The power needed in the classical computing part of this hybrid environment is important to ensure the quantum computing side can do what it needs to do. The problem of error correction for qubits is complex, but there is a lot of work that needs to be done simply to prepare for the quantum system.
“If you have a million qubits and 12 parameters to independently optimize per qubit, that’s going to take a heck of a lot of horsepower as well,” Costa says. “There is that classical compute requirement. I don’t know that I think it’ll be exascale per QPU, that feels pretty large, but it is significant. It’s a great opportunity for Nvidia here, which is one of the reasons we’re chasing it in this collaboration.”
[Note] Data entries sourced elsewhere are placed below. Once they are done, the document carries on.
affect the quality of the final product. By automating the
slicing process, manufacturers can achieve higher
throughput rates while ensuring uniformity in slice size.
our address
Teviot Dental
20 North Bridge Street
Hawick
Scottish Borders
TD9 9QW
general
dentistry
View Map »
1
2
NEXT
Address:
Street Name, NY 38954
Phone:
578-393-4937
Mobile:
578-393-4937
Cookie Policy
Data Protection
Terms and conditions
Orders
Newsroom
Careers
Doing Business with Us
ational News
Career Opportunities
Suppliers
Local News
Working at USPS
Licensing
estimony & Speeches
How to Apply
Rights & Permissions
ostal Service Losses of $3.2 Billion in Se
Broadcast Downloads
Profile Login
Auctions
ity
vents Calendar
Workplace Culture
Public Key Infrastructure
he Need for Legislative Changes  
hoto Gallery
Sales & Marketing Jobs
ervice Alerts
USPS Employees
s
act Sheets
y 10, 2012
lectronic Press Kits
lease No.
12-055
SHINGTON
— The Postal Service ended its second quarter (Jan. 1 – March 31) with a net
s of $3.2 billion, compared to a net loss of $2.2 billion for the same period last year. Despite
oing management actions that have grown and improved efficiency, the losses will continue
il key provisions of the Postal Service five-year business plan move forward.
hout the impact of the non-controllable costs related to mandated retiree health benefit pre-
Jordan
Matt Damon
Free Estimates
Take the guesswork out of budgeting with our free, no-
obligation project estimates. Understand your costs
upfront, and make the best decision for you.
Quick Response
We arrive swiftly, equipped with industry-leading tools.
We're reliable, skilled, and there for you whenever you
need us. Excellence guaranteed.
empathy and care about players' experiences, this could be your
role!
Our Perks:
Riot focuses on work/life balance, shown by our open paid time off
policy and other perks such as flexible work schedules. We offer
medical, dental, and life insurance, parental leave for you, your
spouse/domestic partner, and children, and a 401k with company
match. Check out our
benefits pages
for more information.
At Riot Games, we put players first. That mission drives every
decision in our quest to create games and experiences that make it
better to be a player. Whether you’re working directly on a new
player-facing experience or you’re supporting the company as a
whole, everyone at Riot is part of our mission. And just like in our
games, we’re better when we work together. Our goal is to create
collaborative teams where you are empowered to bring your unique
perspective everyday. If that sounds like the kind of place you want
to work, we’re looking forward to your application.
It’s also important to remember that quantum computers are meant to solve problems that can’t be solved now with classical systems, Itamar Sivan, co-founder and CEO of Quantum Machines, tells The Next Platform.
“You’re saying, ‘Well, it sounds quite crazy. We need so much classical compute power to just drive a single quantum processor. It sounds unreasonable,” Sivan says. “But on the other hand, this goes back to what we’re here to do. Quantum computers are not meant to take problems that we’re solving today and then solve them faster.”
Nvidia also released CUDA Quantum for building quantum applications in C++ and Python that initially went into private release in July 2022 under the name QODA and is now open source. They rebranded it after getting tired of explaining what QODA was, Costa says. It’s again for hybrid classical-quantum environments to enable integration and program of QPUs, GPUs, and CPUs in a single system.